Chris gets them a room at an inn, where he comes upon Seita again. Seita, who says he lives in the village, offers to take them to the temple the next day. After agreeing, Chris sees an eyeless man; he identifies himself as Hitoshi and reveals that 50 years ago, several children went missing. The villagers found a monk at the temple, and, not believing his story, killed him. That night, Chris watches Kate and James as they have sex until he becomes convinced he has seen someone outside his room. James is annoyed at both the commotion Chris causes and that Chris has apparently been spying on them. The next day, Seita leads them to the temple. Along the way, they find an abandoned mine, which James wants to explore. He reluctantly leaves it so they can reach the temple before dark.

Seita leaves for home shortly after they arrive. The temple is guarded by the statue of a kitsune, a legendary fox-human hybrid. James is disappointed in the temple but agrees to let Kate explore it. After being spooked by something in the forest while examining a nearby graveyard, she agrees they should leave. Before they can, hands pull Chris through a wooden floor, and he breaks his leg. James makes a splint and promises to return to town for help in the morning. However, when James overhears a conversation between Chris and Kate in which she alludes to having had an abortion without telling James, he leaves immediately. Chris and Kate cuddle together until Kate hears James cry out in the distance.

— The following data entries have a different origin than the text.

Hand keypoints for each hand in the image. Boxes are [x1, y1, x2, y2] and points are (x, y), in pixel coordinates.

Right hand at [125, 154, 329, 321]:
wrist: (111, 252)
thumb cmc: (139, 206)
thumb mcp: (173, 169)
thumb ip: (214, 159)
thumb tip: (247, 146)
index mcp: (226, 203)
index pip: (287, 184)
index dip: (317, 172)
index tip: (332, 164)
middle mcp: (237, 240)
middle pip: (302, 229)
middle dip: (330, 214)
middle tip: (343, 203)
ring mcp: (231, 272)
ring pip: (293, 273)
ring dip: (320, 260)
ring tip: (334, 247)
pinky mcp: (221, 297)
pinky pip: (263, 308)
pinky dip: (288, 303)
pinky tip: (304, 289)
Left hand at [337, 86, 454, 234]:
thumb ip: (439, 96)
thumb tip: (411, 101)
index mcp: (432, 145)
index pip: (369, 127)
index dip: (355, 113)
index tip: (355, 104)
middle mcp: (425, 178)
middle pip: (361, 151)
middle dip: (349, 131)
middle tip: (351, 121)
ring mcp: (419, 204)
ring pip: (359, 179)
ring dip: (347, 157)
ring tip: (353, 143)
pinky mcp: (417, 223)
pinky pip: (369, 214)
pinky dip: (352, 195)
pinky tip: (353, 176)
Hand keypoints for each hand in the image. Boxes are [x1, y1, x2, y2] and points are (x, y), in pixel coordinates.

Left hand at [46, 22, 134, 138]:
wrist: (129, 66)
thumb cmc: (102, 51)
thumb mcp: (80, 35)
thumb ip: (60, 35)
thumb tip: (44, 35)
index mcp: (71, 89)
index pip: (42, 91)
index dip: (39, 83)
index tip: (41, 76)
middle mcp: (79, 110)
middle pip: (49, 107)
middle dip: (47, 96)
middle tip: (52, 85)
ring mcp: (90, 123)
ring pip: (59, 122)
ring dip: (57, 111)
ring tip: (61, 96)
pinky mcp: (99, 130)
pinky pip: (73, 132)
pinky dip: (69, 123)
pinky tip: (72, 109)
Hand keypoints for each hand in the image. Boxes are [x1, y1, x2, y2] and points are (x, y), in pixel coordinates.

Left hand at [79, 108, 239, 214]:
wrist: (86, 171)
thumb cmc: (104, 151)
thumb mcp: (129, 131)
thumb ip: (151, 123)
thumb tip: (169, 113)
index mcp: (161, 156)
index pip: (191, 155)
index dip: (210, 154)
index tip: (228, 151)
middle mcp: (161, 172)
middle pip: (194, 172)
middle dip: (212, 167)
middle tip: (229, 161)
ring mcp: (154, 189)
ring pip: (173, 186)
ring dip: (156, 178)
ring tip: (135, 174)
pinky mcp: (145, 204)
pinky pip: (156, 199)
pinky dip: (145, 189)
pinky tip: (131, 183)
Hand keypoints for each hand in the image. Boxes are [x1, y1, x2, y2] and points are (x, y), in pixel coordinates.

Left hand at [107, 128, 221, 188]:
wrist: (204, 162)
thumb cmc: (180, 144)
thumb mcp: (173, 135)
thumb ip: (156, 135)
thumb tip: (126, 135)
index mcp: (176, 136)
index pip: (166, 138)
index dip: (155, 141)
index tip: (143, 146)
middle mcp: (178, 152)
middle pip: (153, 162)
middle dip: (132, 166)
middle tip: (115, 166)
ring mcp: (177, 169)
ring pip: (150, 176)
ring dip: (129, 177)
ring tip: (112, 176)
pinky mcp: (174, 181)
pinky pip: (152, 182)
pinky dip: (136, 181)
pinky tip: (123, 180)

A kitsune chases after James. Following his cries, Kate returns to the mine, only to find him disfigured and eyeless. When she flees, she discovers the mine's entrance has collapsed, trapping her. At the same time, the missing children attack Chris at the temple. In the present, the bandaged man, whom the professor believes to be Chris, denies having killed Kate and James, despite evidence from Chris' camera, which apparently shows him attacking James. The bandaged man becomes enraged when they deny that Seita is there with them, and he stabs the translator with a pen before escaping the room.

== Cast ==
- Logan Huffman as Chris and the bandaged man, identified as "Faceless" in the credits
- Natalia Warner as Kate
- Brandon Tyler Sklenar as James, Kate's boyfriend
- Yamato Tazawa as Seita
- Soukyu Fujita as Hitoshi
- Naoto Takenaka as Professor Ryo
- Asahi Uchida as Kazunori Ittoku, the translator

== Release ==
Screen Media Films released it in the United States on September 1, 2017.

===Critical response===
Critical reception for Temple has been mostly negative upon its release.

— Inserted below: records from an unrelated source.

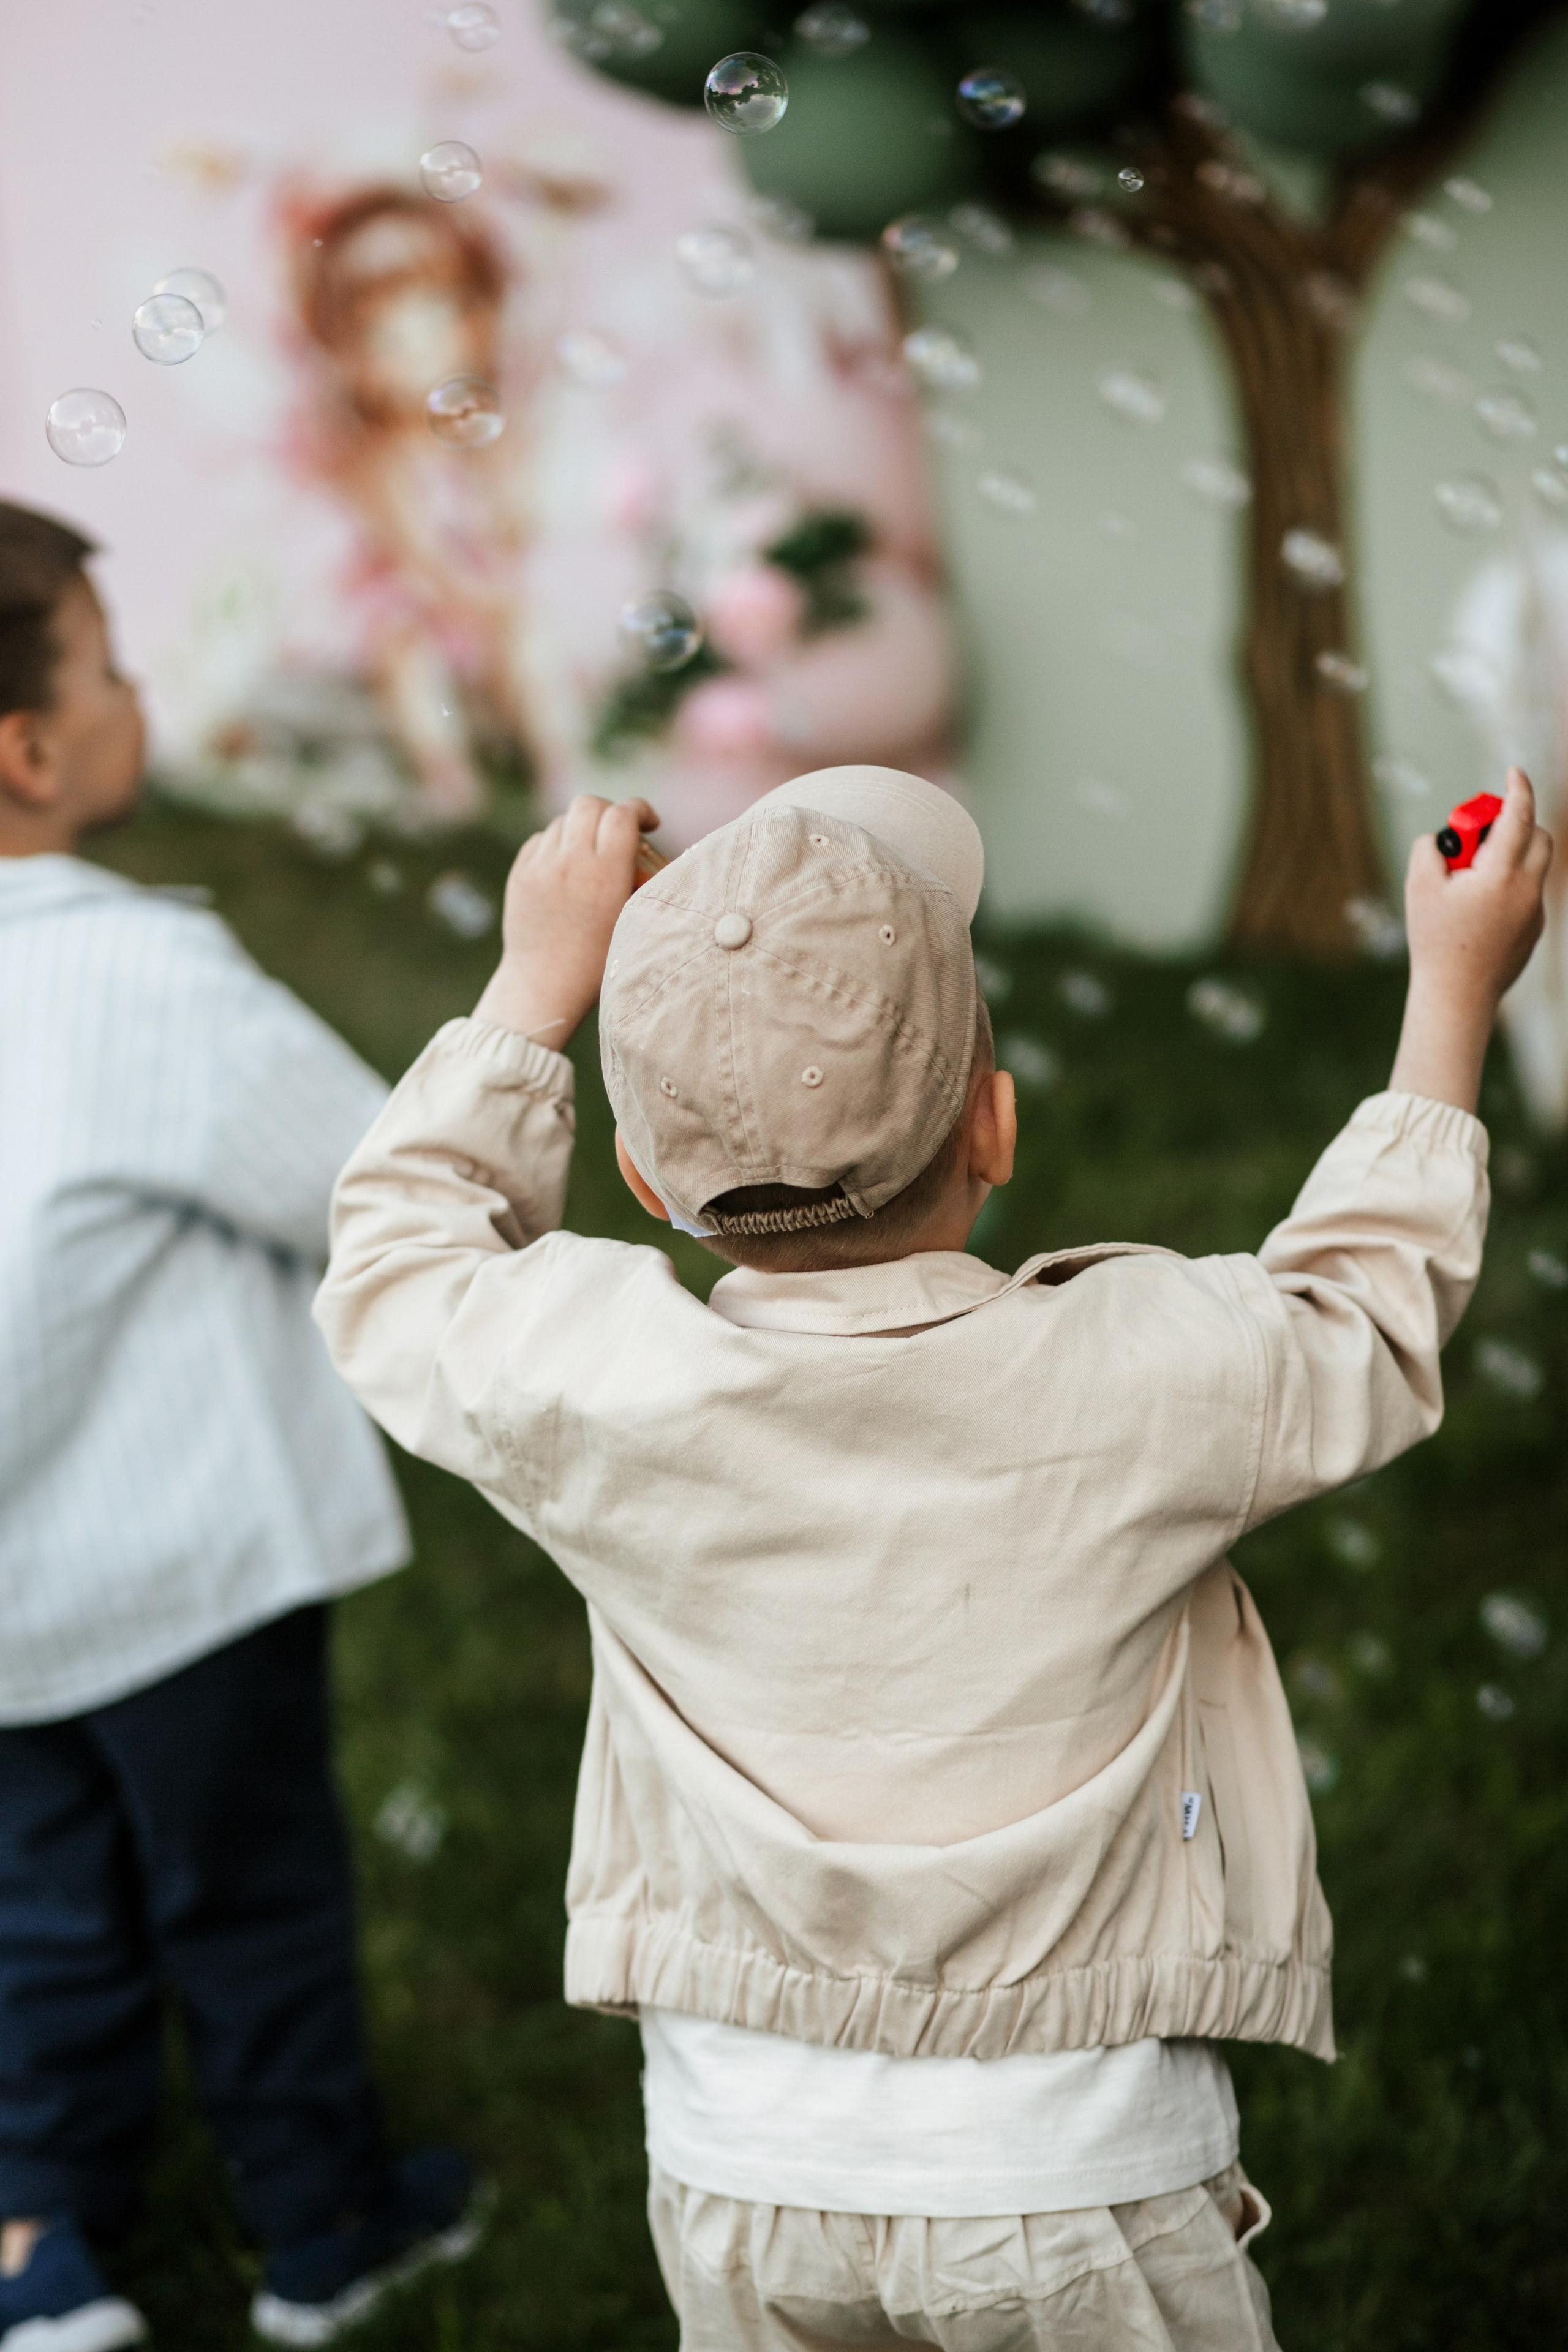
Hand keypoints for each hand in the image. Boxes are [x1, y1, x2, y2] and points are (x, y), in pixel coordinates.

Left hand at [473, 795, 658, 1044]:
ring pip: (563, 820)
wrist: (543, 987)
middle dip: (609, 811)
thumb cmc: (598, 963)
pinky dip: (557, 844)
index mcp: (605, 876)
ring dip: (581, 829)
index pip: (622, 815)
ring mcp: (539, 867)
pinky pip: (541, 839)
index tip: (649, 823)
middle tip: (618, 832)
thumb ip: (640, 880)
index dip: (640, 810)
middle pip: (589, 804)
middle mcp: (570, 864)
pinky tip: (566, 869)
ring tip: (590, 855)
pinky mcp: (519, 874)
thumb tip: (647, 848)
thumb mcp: (631, 921)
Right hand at [1390, 766, 1552, 1111]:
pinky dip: (1507, 886)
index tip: (1514, 771)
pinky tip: (1476, 912)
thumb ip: (1430, 847)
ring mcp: (1534, 911)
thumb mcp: (1418, 886)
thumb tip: (1444, 838)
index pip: (1519, 816)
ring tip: (1471, 879)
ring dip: (1509, 857)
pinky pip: (1526, 893)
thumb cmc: (1435, 940)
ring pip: (1533, 867)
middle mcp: (1527, 889)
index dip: (1517, 788)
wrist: (1457, 996)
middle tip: (1478, 837)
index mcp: (1501, 874)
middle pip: (1539, 837)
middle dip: (1516, 824)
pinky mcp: (1533, 930)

Justin Low of The Hollywood Reporter wrote that the film "comes off as more of a half-hearted attempt at exploiting typical J-horror themes than an actual homage". Writing for the Los Angeles Times, Kimber Myers said that the film has some nice visuals but offers nothing new. Ed Gonzalez of Slant Magazine rated it one out of five stars and called it a "walking tour of J-horror's hoariest signposts" that might have been better had Simon Barrett's regular partner, Adam Wingard, directed it. Ryan Larson of Nightmarish Conjurings gave the film a negative review, writing, "Although the movie is very clearly filled with good intentions, it misses the mark. It can't quite decide how scary it wants to be, what monsters it wants to use, it can't even decide which character it wants the female lead to end up with." Matt Boiselle from Dread Central awarded the film one and a half out of five stars, panning the film's slow pacing, lack of suspense, and conclusion. Simon Abrams from Roger Ebert.com gave the film a "Thumbs down", calling the film "dull and misconceived", and panning the film's pacing, plot, ineffective scares, "boring" characters, and cinematography. Jake Dee of Arrow in the Head rated the film a score of four out of ten, calling it "a boring, underdone conjuration of worn out J-horror convention".